House prices will resume their fall in 2010

by admin on November 7, 2009

Savills, the upmarket estate agent, has given warning that the British housing market faces a “W” dip.

House prices are expected to rise about 4pc this year despite soaring unemployment and a 14.7pc fall in 2008.

However, according to Savills’ new annual forecast, prices will fall 6.6pc in 2010 as demand from cash-rich buyers runs out and poor economic conditions push homes on to the market.

Lucian Cook, a residential research director at Savills, said: “In the short term, we are facing events with the potential capacity to discourage house purchases.

“The uncertainty preceding an election – the prospect of public spending cuts, higher taxes, continuing mortgage rationing, further unemployment, possible stock market correction, inflation or future interest rate rises – all have the potential to impact the mainstream, even if the precise timing of such impacts is difficult to pinpoint.”

After 2010, Savills is forecasting that growth will pick up again with gains of 2.7pc in 2011, 5.5pc in 2012, 8pc in 2013 and 5.8pc in 2014, when the market will return to 2007 levels. Savills described the forecast as the “extended lower case w”.

However, this recovery risks driving a North-South divide into the market, with the equity-rich South not as badly squeezed. As a consequence, the North East will not recover to 2007 values until 2016, three years after London and the South.

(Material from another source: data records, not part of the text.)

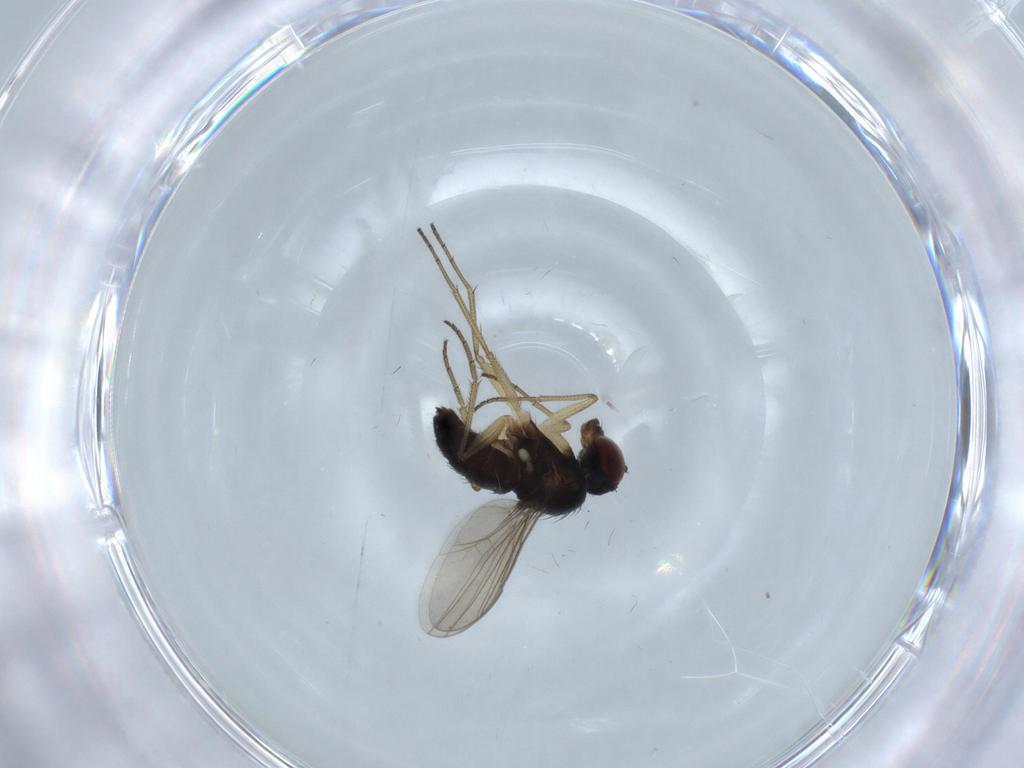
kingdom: Animalia
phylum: Arthropoda
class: Insecta
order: Diptera
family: Dolichopodidae
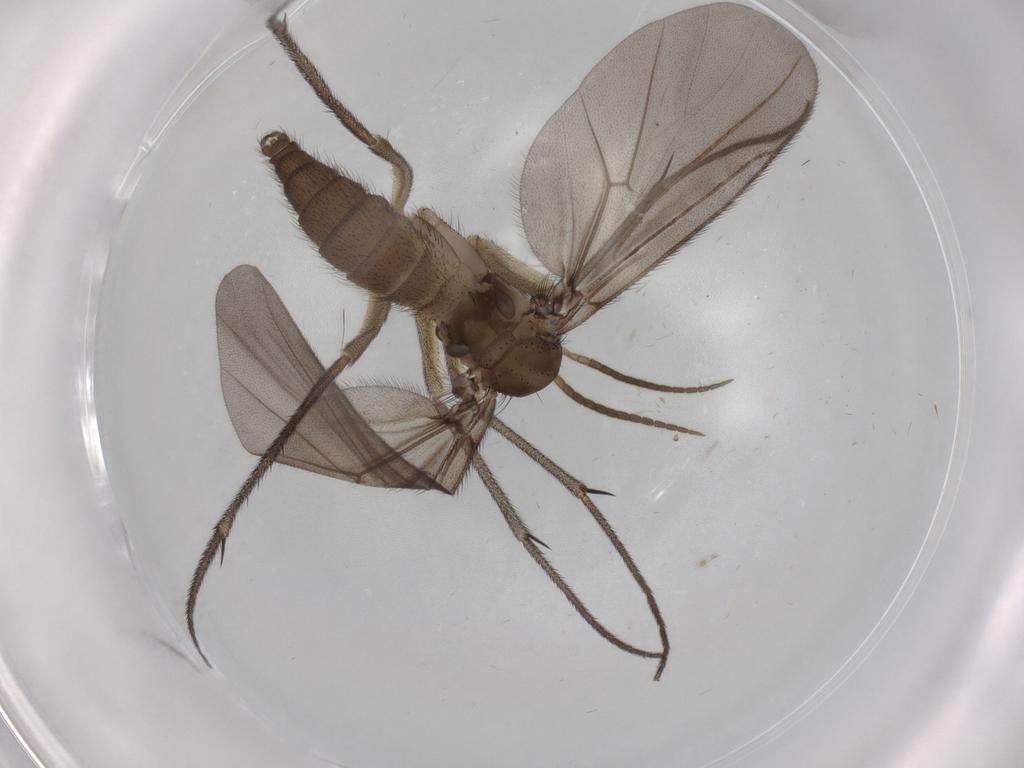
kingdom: Animalia
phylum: Arthropoda
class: Insecta
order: Diptera
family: Diadocidiidae
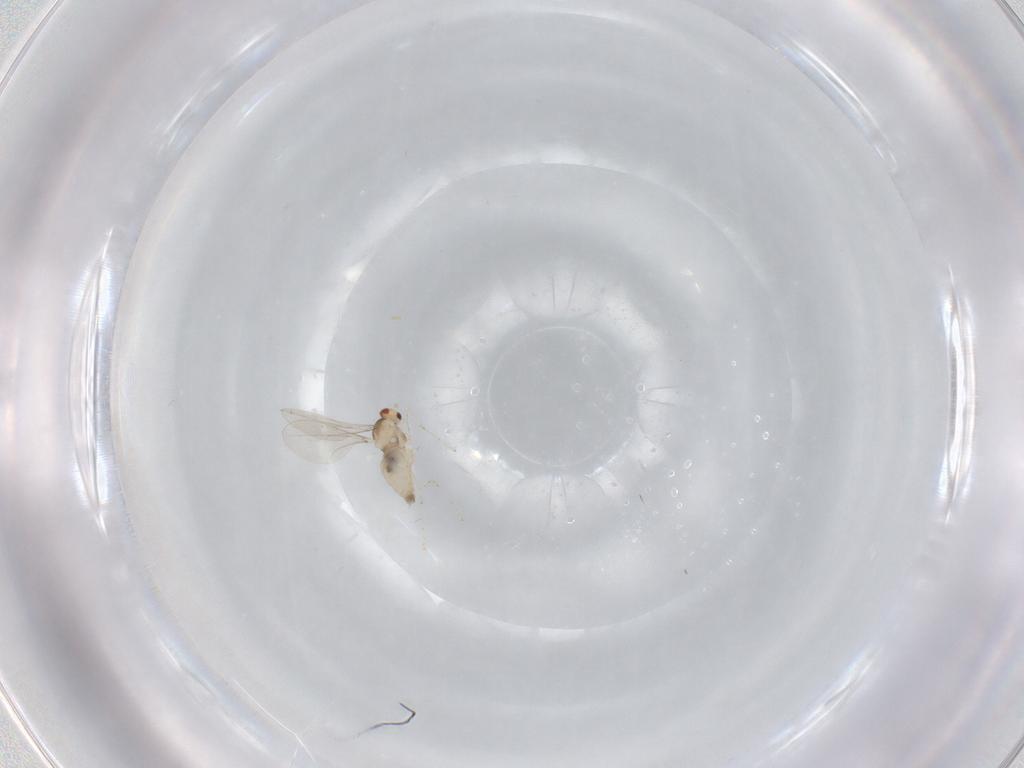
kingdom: Animalia
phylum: Arthropoda
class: Insecta
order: Diptera
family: Cecidomyiidae
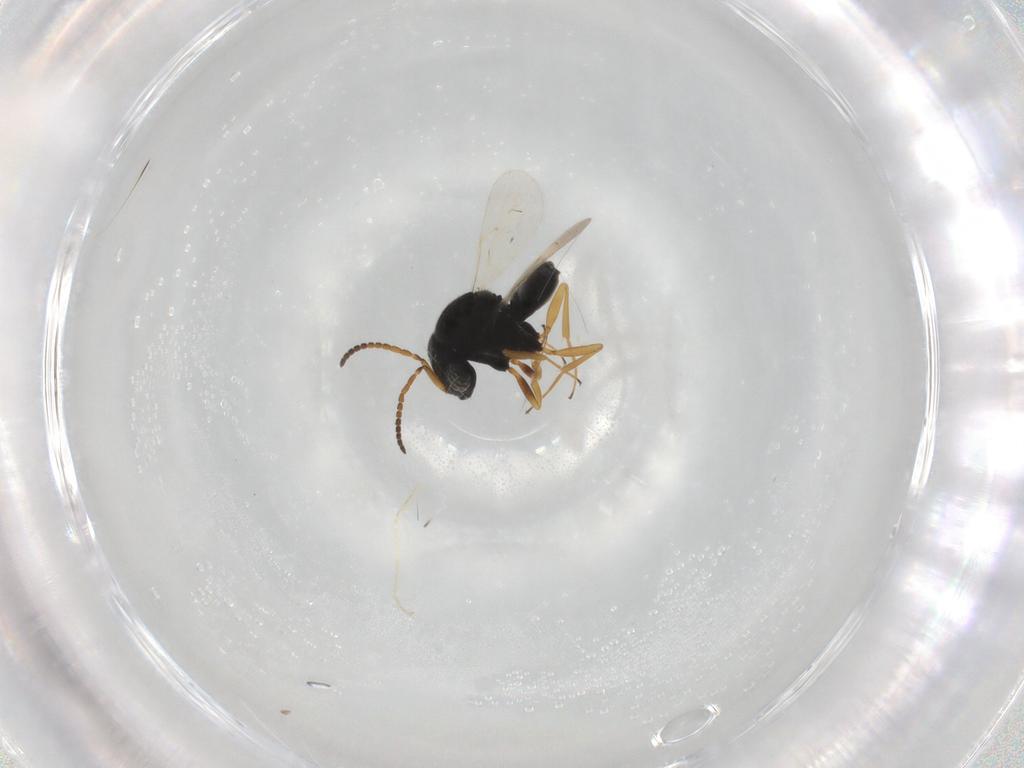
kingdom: Animalia
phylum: Arthropoda
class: Insecta
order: Hymenoptera
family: Scelionidae
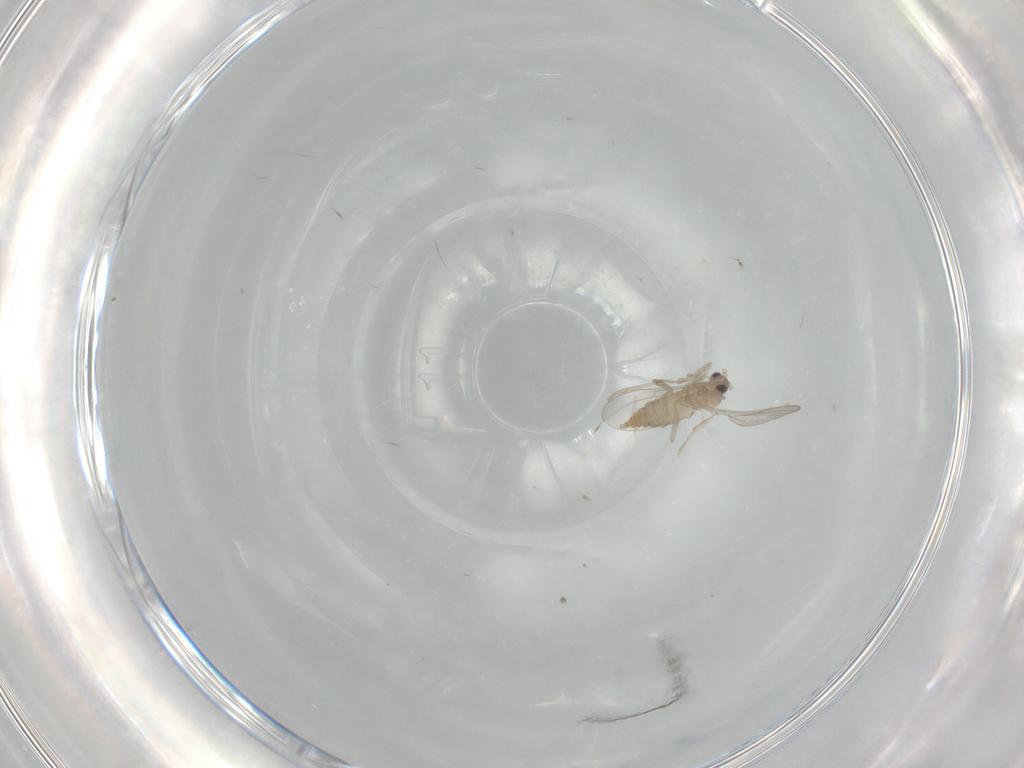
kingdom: Animalia
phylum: Arthropoda
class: Insecta
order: Diptera
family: Cecidomyiidae
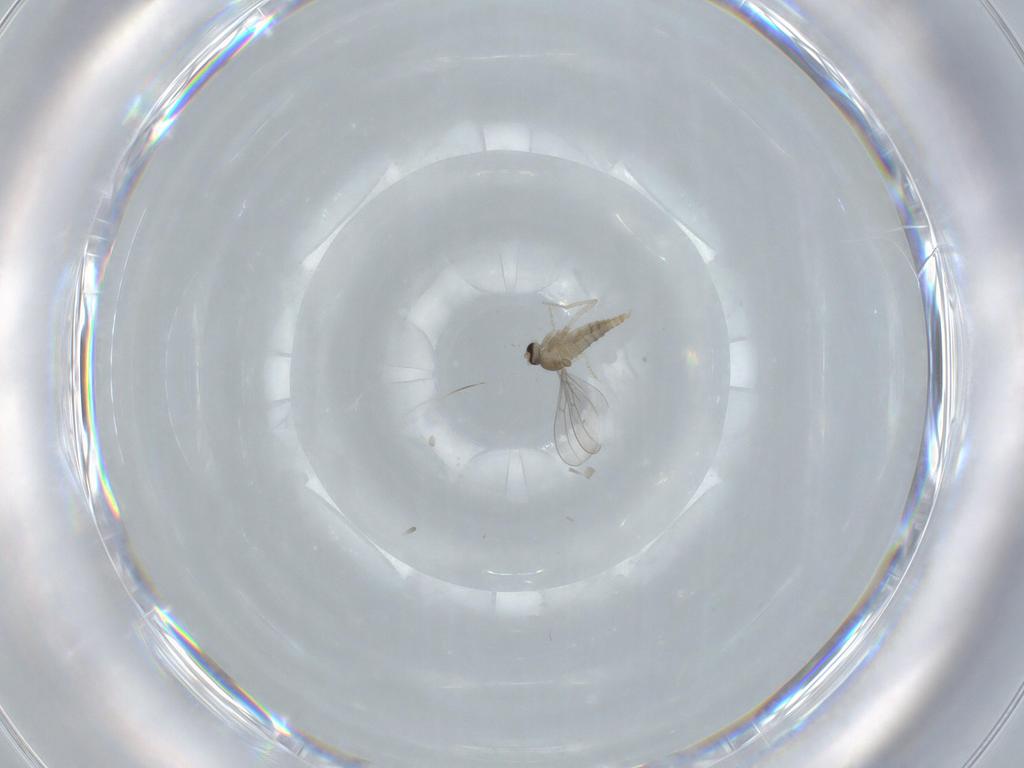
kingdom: Animalia
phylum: Arthropoda
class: Insecta
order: Diptera
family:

“We could really see the emergence of a polarised mainstream market, with sharp regional and localised divergences between areas with high levels of equity and job security, and those which are more highly geared,” Mr Cook added.

Savills is forecasting that prime property will be shielded from the worst of any double dip.

In the high-end London market, Savills believes values will fall 1pc in 2010, rise by 7pc in 2011 and 11.1pc in 2012.